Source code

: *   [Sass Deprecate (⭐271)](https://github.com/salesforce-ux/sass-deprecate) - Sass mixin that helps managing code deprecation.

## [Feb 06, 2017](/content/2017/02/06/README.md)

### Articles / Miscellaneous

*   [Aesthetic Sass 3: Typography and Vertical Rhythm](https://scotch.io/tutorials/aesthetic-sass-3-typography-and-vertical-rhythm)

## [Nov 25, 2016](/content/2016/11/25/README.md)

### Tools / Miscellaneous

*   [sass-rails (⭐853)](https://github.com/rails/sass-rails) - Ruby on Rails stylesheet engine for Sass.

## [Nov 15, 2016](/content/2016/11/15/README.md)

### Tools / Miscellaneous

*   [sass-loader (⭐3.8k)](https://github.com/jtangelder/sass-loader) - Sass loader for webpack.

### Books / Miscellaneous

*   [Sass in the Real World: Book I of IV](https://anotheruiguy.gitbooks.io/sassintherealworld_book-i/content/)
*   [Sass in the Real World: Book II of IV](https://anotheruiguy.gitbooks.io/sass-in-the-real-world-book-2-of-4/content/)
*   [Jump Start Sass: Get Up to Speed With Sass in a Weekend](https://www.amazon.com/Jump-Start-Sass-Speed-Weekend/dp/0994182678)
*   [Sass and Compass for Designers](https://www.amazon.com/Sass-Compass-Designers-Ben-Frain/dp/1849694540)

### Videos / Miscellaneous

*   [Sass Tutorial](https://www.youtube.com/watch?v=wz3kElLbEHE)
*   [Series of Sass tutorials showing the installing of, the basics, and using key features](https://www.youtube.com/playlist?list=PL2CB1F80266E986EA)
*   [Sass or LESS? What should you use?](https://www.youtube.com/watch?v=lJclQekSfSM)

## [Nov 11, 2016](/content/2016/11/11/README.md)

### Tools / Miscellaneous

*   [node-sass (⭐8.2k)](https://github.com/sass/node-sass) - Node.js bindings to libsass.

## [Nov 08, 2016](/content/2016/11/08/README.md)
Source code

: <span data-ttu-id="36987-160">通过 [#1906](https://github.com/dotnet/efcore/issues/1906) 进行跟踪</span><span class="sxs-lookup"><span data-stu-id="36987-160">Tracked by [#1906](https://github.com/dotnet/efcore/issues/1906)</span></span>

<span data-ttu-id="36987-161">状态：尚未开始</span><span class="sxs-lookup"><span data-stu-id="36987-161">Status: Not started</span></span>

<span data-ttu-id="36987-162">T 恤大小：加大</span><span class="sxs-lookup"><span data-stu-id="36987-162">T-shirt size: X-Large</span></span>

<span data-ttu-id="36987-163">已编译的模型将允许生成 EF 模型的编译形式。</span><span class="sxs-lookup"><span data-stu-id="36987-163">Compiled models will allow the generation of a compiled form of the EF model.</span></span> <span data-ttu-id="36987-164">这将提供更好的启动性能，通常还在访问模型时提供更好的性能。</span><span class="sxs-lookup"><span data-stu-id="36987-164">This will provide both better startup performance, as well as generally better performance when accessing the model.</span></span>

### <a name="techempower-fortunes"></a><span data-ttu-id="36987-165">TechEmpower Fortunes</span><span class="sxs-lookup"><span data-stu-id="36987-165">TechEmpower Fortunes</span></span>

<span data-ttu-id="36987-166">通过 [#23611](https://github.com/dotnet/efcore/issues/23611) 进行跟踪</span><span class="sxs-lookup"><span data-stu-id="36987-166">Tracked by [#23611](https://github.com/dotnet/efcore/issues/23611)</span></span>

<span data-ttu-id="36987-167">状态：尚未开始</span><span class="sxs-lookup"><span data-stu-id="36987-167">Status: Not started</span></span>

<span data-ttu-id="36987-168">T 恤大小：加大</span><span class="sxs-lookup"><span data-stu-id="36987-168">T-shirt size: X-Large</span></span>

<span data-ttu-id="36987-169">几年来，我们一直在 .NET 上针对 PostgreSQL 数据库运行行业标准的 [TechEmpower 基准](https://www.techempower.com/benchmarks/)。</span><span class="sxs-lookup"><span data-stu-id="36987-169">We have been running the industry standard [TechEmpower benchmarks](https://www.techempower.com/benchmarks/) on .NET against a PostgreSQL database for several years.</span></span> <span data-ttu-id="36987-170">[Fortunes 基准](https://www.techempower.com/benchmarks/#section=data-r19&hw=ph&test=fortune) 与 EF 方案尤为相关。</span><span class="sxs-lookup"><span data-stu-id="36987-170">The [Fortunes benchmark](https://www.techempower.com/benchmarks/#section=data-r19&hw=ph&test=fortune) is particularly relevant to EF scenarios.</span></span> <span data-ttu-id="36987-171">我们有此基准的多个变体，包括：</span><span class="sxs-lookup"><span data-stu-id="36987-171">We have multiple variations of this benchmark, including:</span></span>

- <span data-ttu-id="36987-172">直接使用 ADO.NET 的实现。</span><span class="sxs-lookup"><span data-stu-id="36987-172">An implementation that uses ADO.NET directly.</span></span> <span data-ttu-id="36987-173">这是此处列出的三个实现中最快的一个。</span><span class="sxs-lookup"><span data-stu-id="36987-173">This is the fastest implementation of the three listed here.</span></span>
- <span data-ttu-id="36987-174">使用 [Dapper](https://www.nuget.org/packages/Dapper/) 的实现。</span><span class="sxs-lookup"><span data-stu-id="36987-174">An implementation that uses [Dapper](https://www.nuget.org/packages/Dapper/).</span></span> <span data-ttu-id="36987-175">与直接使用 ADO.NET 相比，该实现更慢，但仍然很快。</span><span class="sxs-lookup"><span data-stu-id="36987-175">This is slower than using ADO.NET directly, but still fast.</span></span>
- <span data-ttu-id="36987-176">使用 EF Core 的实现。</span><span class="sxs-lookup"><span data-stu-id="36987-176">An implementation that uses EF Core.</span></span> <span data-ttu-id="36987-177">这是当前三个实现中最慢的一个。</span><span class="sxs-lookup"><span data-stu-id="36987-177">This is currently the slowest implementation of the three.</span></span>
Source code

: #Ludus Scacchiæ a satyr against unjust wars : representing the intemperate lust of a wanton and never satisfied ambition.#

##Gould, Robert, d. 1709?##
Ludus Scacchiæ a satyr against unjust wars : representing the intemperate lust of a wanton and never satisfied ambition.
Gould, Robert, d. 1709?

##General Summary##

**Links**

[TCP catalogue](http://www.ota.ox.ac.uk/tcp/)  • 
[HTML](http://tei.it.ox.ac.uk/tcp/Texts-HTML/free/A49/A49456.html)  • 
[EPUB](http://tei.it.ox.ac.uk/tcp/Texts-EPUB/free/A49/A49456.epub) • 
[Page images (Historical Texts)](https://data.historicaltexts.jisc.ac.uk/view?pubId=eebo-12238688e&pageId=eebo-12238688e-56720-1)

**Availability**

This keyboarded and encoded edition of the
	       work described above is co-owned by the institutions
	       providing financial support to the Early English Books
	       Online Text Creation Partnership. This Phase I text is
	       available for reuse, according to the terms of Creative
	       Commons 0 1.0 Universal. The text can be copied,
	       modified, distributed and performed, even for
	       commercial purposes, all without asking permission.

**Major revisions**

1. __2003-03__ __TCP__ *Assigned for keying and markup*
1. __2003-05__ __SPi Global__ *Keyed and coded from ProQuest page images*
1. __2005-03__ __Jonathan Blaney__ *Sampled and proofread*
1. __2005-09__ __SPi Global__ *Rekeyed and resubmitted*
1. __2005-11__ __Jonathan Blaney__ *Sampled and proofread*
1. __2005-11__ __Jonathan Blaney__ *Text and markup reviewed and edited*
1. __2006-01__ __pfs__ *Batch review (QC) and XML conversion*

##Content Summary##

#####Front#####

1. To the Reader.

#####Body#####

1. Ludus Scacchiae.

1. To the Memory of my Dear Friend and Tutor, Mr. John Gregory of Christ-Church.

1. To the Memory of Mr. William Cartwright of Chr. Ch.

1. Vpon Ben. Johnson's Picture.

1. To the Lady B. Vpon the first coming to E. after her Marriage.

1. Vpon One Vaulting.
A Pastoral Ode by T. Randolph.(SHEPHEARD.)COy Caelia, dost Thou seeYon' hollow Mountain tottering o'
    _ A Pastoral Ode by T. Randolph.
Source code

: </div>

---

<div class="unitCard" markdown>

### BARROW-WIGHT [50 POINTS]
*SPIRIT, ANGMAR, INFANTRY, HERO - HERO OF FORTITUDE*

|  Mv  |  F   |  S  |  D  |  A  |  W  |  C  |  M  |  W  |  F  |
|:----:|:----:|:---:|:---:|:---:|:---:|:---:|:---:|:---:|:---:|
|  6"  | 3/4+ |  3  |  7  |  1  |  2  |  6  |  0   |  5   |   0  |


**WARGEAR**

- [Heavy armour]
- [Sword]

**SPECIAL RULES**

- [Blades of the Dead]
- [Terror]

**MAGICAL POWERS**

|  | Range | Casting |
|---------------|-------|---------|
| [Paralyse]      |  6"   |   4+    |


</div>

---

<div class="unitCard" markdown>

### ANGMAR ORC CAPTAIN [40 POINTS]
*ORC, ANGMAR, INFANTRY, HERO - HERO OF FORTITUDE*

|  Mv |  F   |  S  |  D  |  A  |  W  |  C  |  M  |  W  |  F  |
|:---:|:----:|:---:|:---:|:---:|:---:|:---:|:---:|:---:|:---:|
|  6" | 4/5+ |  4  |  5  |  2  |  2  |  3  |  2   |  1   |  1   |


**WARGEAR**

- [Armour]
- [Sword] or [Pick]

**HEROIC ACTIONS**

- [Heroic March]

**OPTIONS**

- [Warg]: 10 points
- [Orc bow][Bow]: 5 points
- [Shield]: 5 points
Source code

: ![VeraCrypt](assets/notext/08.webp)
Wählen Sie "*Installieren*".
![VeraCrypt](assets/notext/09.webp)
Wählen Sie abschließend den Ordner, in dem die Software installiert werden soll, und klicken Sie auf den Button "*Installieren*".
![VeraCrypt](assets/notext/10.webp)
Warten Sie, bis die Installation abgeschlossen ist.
==============================
- [Your instructions]: Only the lines above from the line containing "### Videos / Miscellaneous" through the line containing "## [Nov 11, 2016](/content/2016/11/11/README.md)" should be retyped, exactly and with both ends included.

- [Response area]:
### Videos / Miscellaneous

*   [Sass Tutorial](https://www.youtube.com/watch?v=wz3kElLbEHE)
*   [Series of Sass tutorials showing the installing of, the basics, and using key features](https://www.youtube.com/playlist?list=PL2CB1F80266E986EA)
*   [Sass or LESS? What should you use?](https://www.youtube.com/watch?v=lJclQekSfSM)

## [Nov 11, 2016](/content/2016/11/11/README.md)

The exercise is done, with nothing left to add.